Penetapan Wilayah Pertambangan Rakyat di Sumbawa Terhambat Birokrasi Pusat
Status Ilegal Pertambangan Rakyat Sumbawa Berlanjut Akibat Penundaan Pengesahan Dokumen WPR oleh Kementerian ESDM
Kabupaten Sumbawa, Nusa Tenggara Barat – Impian para penambang rakyat di Kabupaten Sumbawa untuk melegalkan aktivitas mereka masih jauh dari kenyataan. Meskipun wilayah pertambangan rakyat (WPR) telah ditetapkan, pengesahan resminya terhambat birokrasi di tingkat pusat.
Menurut Kepala Bidang Minerba Dinas ESDM Provinsi NTB, Iwan Setiawan, dokumen pengelolaan WPR yang menjadi kunci legalitas pertambangan rakyat hingga kini belum diterbitkan oleh Menteri Energi dan Sumber Daya Mineral (ESDM). Penundaan ini menyebabkan seluruh aktivitas pertambangan rakyat di Sumbawa masih berstatus ilegal.
"Saat ini, Dinas ESDM NTB masih menunggu pengesahan dokumen pengelolaan pasca tambang oleh Menteri ESDM," ujar Iwan, Senin (24/3/2025).
Lebih lanjut, Iwan menjelaskan bahwa dokumen WPR ini disusun oleh Kementerian ESDM dan pengesahannya merupakan kewenangan penuh Menteri ESDM. Fokus saat ini adalah menyelesaikan WPR, sebelum membahas Izin Pertambangan Rakyat (IPR).

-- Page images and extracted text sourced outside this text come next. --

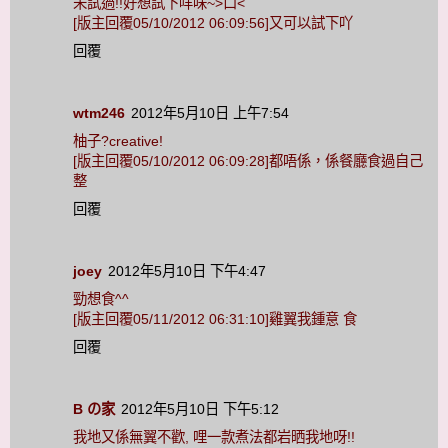
未試過!!好想試下咩味~>口<
[版主回覆05/10/2012 06:09:56]又可以試下吖
回覆
wtm246
2012年5月10日 上午7:54
柚子?creative!
[版主回覆05/10/2012 06:09:28]都唔係，係餐廳食過自己
整
回覆
joey
2012年5月10日 下午4:47
勁想食^^
[版主回覆05/11/2012 06:31:10]雞翼我鍾意 食
回覆
B の家
2012年5月10日 下午5:12
我地又係無翼不歡, 哩一款煮法都岩晒我地呀!!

Proses Panjang Pengajuan WPR Sumbawa:
Pengajuan WPR di Kabupaten Sumbawa sebenarnya telah dimulai sejak tahun 2018. Pada tahun 2022, Menteri ESDM menetapkan blok-blok WPR untuk seluruh wilayah NTB. Kemudian, pada tahun 2024, terbit Keputusan Menteri ESDM (Kepmen ESDM) Nomor 174 yang mewajibkan pembuatan dokumen pengelolaan WPR. Dokumen tersebut telah selesai dibuat, namun masih menunggu tanda tangan dari Menteri ESDM.
Kendala Anggaran Penghambat Pembuatan Dokumen Pascatambang:
Setelah dokumen pengelolaan WPR diterbitkan oleh pemerintah pusat, pemerintah provinsi memiliki kewajiban untuk menganggarkan pembuatan dokumen pengelolaan pascatambang. Namun, kendala anggaran menjadi masalah serius dalam proses ini.
"Karena refocusing, anggarannya hilang, termasuk juga anggaran tentang Perda Iuran Pertambangan Rakyat," ungkap Iwan. Ia menekankan bahwa tanpa anggaran yang memadai, pembuatan dokumen pengelolaan pascatambang tidak dapat dilakukan. Proses penyusunan dokumen ini melibatkan pihak ketiga, dan Dinas ESDM hanya bertugas menyiapkan anggaran.
Implikasi dan Harapan:
Penundaan pengesahan WPR ini berdampak signifikan terhadap perekonomian masyarakat Sumbawa yang bergantung pada sektor pertambangan rakyat. Status ilegal menyebabkan ketidakpastian hukum, kesulitan akses permodalan, dan potensi konflik sosial. Diharapkan, pemerintah pusat segera menyelesaikan proses pengesahan dokumen WPR agar aktivitas pertambangan rakyat di Sumbawa dapat berjalan legal dan berkelanjutan.
Potensi WPR di NTB:
Di wilayah Nusa Tenggara Barat (NTB) sendiri terdapat 16 blok WPR yang mencakup pertambangan pasir besi dan emas, dimana tiga diantaranya berlokasi di Kabupaten Sumbawa. Legalisasi WPR ini diharapkan dapat memberikan kontribusi positif bagi pendapatan daerah dan kesejahteraan masyarakat.
Berikut adalah poin-poin penting dari berita ini:
- Status ilegal pertambangan rakyat di Sumbawa berlanjut.
- Dokumen pengelolaan WPR belum disahkan Menteri ESDM.
- Kendala anggaran menghambat pembuatan dokumen pascatambang.
- Terdapat 16 blok WPR di NTB, 3 di antaranya di Sumbawa.
- Proses pengajuan WPR telah berlangsung sejak 2018.
Dengan legalitas WPR diharapkan dapat memberikan dampak positif bagi masyarakat dan daerah, dengan tetap memperhatikan aspek lingkungan dan keberlanjutan.